The warm October sun glistened down on a lineup of community members outside of the Mi’kmaw Native Friendship Centre in K’jipuktuk, the original Mi’kmaq name for the city of Halifax.
With welcoming eyes signaling a smile and warm invite from behind a non-medical mask, Debbie Eisan eagerly took a few minutes out of her busy day to discuss how the centre is celebrating Treaty Day.
“Normally, we have everybody coming in, and sitting, and joining us for a dinner but today we’ve decided we’re doing takeout. So, we’re cooking 200 salmon dinners that the community members have signed up for and at 12 o’clock, we’ve got a list of names, and they’re going to come and we’re going to hand out salmon dinners everybody.

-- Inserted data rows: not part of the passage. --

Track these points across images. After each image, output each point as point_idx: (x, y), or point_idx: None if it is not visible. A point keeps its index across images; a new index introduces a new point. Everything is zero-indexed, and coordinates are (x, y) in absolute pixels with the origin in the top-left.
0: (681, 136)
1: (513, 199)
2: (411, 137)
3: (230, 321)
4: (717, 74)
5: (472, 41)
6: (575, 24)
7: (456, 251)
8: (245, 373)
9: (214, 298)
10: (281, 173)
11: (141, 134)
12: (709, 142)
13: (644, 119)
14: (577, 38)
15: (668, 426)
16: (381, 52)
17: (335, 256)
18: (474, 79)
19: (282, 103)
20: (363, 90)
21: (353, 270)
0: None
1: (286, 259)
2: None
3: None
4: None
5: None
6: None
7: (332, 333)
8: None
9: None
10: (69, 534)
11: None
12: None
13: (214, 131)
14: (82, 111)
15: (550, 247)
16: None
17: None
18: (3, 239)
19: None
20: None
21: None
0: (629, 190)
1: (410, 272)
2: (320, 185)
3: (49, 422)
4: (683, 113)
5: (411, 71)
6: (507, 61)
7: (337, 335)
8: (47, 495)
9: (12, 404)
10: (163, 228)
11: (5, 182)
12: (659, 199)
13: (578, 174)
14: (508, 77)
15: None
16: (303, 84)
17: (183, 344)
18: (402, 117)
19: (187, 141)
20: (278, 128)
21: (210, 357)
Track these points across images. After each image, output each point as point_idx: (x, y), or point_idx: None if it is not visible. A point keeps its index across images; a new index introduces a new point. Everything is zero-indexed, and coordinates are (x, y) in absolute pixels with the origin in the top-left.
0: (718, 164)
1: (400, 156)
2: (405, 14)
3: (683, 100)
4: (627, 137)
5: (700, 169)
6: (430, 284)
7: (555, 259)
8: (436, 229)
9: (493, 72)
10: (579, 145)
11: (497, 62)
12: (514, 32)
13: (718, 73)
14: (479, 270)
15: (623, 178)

Free of charge,” Eisan said.
Eisan is the community planner and resident elder at the Mi’kmaw Native Friendship Centre.
She and other members of the centre worked diligently to not only prepare 200 salmon dinners but ensure that they could be delivered to folks safely during the COVID-19 pandemic.
A change in protocols didn’t phase those who eagerly showed up for an opportunity to be nourished and connect with others.
“It’s good to eat together,” Victor Boulton said, a Dene man who now lives in K’jipuktuk.
Boulton says uniting with people on Treaty Day provides an opportunity for learning and knowledge sharing.
“It feels good when some person thanks us for being here today, to gather, and they want to know more about what we represent as a people, from Canada, and it feels good,” he said.
Eisan opened the traditional salmon dinner by offering a plate to the spirits. She set it on the sidewalk beside the Mi’kmaw Native Friendship Centre and then proceeded to welcome people to enjoy their food in an orderly fashion.
All the while embracing the warm October sun and spirit of her people.
“To have the community here and to be part of this Treaty Day celebrations is tremendous and it swells my heart with pride,” she said.